Les hommes sont beaucoup plus vulnérables aux femmes que les femmes ne peuvent même se l'imaginer. Les hommes sont sensibles à certaines choses dans les femmes, que les femmes ne perçoivent même pas. Le moindre petit sarcasme, de la part d'une femme à laquelle il s'intéresse, va lui faire abandonner sa poursuite. Une femme qui pense que c'est là faiblesse de la part de l'homme ne comprend tout simplement pas comment les hommes sont faits et ce que les hommes ressentent de nos jours. Nous vivons dans une culture qui exploite de manière éhontée les femmes, mais plusieurs femmes ont usé de représailles en méprisant les hommes de manière vengeresse, avec leurs langues et leurs attitudes. On a grand besoin de guérison des deux côtés.
Bien qu'il ne cherche pas une dépendance servile, un homme a besoin que la femme qui l'aime ait besoin de lui. Néanmoins, le message continuel (ad nauseam) envoyé par les femmes est : " Je suis forte et indépendante! Je n'ai pas besoin d'un homme! " Bien sûr, c'est un cri vide et défensif qui trahit son amère déception causée par les hommes - autrement elle n'aurait pas besoin de l'annoncer autant - mais les hommes entendent la lettre du message et battent en retraite.
Un homme peut admirer une femme pour ses fortes qualités d'indépendance, mais laissez-la lui en parler assez souvent et ce qu'il va entendre est : " Eh bien, elle n'a pas besoin de moi dans ce cas-là! ", et son oeil commencera à chercher une femme qui aura besoin de lui. Un homme va peut-être respecter une femme pour son indépendance, mais il va la chérir et l'aimer si elle apprécie et sa virilité et en a besoin (et qu'ainsi elle l'encourage) .
Si une femme devait me demander mes conseils pour savoir comment s'arranger pour qu'un homme s'intéresse à elle, je lui dirais de porter attention à lui. écoutez-le.
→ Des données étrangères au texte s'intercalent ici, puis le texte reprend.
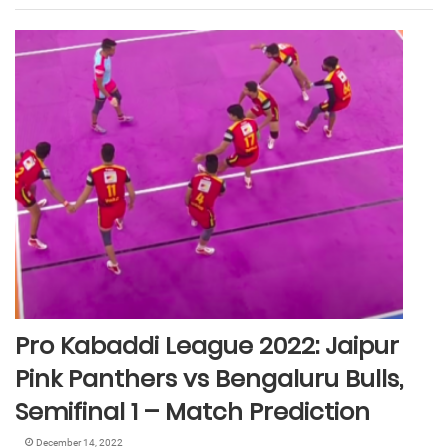
Pro Kabaddi League 2022: Jaipur
Pink Panthers vs Bengaluru Bulls,
Semifinal 1 – Match Prediction
December 14, 2022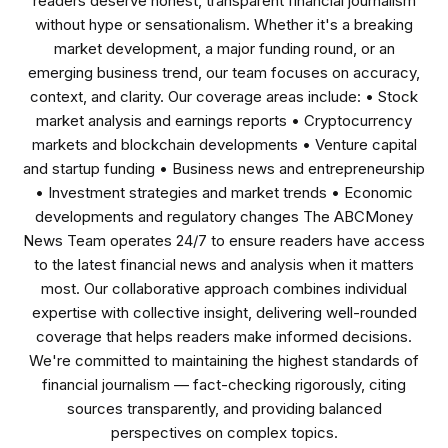
readers deserve honest, transparent financial journalism
without hype or sensationalism. Whether it's a breaking
market development, a major funding round, or an
emerging business trend, our team focuses on accuracy,
context, and clarity. Our coverage areas include: • Stock
market analysis and earnings reports • Cryptocurrency
markets and blockchain developments • Venture capital
and startup funding • Business news and entrepreneurship
• Investment strategies and market trends • Economic
developments and regulatory changes The ABCMoney
News Team operates 24/7 to ensure readers have access
to the latest financial news and analysis when it matters
most. Our collaborative approach combines individual
expertise with collective insight, delivering well-rounded
coverage that helps readers make informed decisions.
We're committed to maintaining the highest standards of
financial journalism — fact-checking rigorously, citing
sources transparently, and providing balanced
perspectives on complex topics.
Le monde dans lequel un homme vit est très froid et concurrentiel, et lorsqu'une femme créé un lieu sécuritaire où un homme peut s'ouvrir, il ne peut généralement pas y résister. Mais ceci exige de la révérence.
Si elle devait manifester le moindre soupçon de ridicule concernant ce qu'il dit, ou le traiter à la légère, il se changerait en pierre. écoutez ce qu'il trouve important, ses espoirs et ses rêves. La plupart des hommes, lorsqu'ils parlent ainsi, sont plutôt admirables, et si elle l'admire, elle ne devrait pas le lui cacher. Elle n'a pas besoin d'en faire un spectacle - il verrait le mensonge - cela doit être réel. Si c'est authentique, ce n'est pas jouer un jeu, mais c'est de l'honnêteté. Si elle s'intéressait à lui, cela impliquerait une certaine admiration, n'est-ce pas? Elle jouerait un jeu si elle ne l'admirait pas.
Le vieux dicton selon lequel les hommes ne s'intéressent qu'à " une chose ", c'est-à-dire le sexe, est cynique et faux. Les hommes qui deviennent ainsi le font parce qu'ils ont abandonné l'espoir d'aimer et l'espoir qu'une femme l'accueillerait vraiment, s'il s'ouvrait à elle.
Qu'est-ce qu'un homme recherche chez une femme? En un mot : un foyer. Pour un petit enfant, une femme (normalement sa mère) est un endroit. Je ne dis pas une chose. C'est pour ainsi dire un foyer. Et seule une personne peut être un foyer. C'est ce qu'un homme recherche dans la femme qu'il voudrait prendre comme épouse. Je ne dis pas que sa tâche est de l'élever - certainement pas - mais l'abri qu'elle lui fournit affectivement, où il peut être lui-même, le rend généralement meilleur, plus fort, plus homme, et l'inspire à subvenir à ses besoins et à la protéger physiquement. Même au point de donner sa vie pour elle.
Si une femme donne à un homme ce dont il a vraiment besoin - un réel intérêt et de la compréhension, et qu'elle l'accepte tel qu'il est, il va lui demander de sortir avec lui, et il en redemandera.